Analyst picks for 31 January 2012


My pick: Short S&P 500 below 1,300
Expertise: Fundamental and technical analysis with risk management
Average time frame of trades: 1 day to 1 week

We have kept the capital markets afloat for months on the expectation that policy officials are willing to feed moral hazard and inject stimulus whenever investors are faced with a significant loss. However, not only will their will for this falter, but their capacity is also limited. We have seen a correction on the S&P 500 today, and a larger correction may soon be at hand. Alternatively, the Swiss National Bank and Bank of Japan may be forced into action soon.


My pick: Stay short euro-dollar
Expertise: Global macro
Average time frame of trades: 1 week to 6 months

I entered short at $1.3526 on 9 November, expecting the Eurozone debt crisis to continue to spread. I revised my soft target to $1.2586 after the trade’s second objective at $1.2872 was met. A corrective recovery played out as suspected over the past two weeks, but now the EU leaders’ summit threatens to hand momentum over to the bears once more as sovereign risk jitters return. I will continue holding short, with a stop-loss to be activated on a daily close above $1.3231.

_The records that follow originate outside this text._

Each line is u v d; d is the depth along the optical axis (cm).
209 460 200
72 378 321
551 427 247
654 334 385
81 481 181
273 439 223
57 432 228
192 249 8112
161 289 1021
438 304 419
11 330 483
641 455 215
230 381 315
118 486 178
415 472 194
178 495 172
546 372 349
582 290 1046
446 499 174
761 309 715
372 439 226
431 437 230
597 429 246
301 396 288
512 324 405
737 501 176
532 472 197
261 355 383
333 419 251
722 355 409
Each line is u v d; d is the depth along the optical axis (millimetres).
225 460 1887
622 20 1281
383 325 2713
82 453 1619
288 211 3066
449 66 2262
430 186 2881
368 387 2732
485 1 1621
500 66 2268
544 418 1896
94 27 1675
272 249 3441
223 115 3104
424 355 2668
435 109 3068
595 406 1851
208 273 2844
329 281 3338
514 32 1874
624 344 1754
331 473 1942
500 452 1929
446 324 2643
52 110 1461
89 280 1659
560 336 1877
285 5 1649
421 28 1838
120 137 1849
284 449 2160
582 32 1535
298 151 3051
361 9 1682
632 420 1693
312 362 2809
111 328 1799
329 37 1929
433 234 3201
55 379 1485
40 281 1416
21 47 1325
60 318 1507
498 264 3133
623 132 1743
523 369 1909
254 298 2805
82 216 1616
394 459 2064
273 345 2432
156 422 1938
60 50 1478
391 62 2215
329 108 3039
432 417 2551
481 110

My pick: Looking to sell Australian dollar-dollar at $1.0410
Expertise: Technical Analysis
Average time frame of trades: 1 to 5 weeks

The latest surge looks like it could be stalling, with the market failing to reach the key highs from October ($1.0755), breaking back below last Friday’s low. Overall, the core outlook remains intensely bearish. Look for a more significant downside extension back below parity over the coming days. Daily studies are now unwinding from overbought and a break below $1.0425 over the coming sessions should confirm and accelerate. Ultimately, only back above $1.0755 would negate outlook.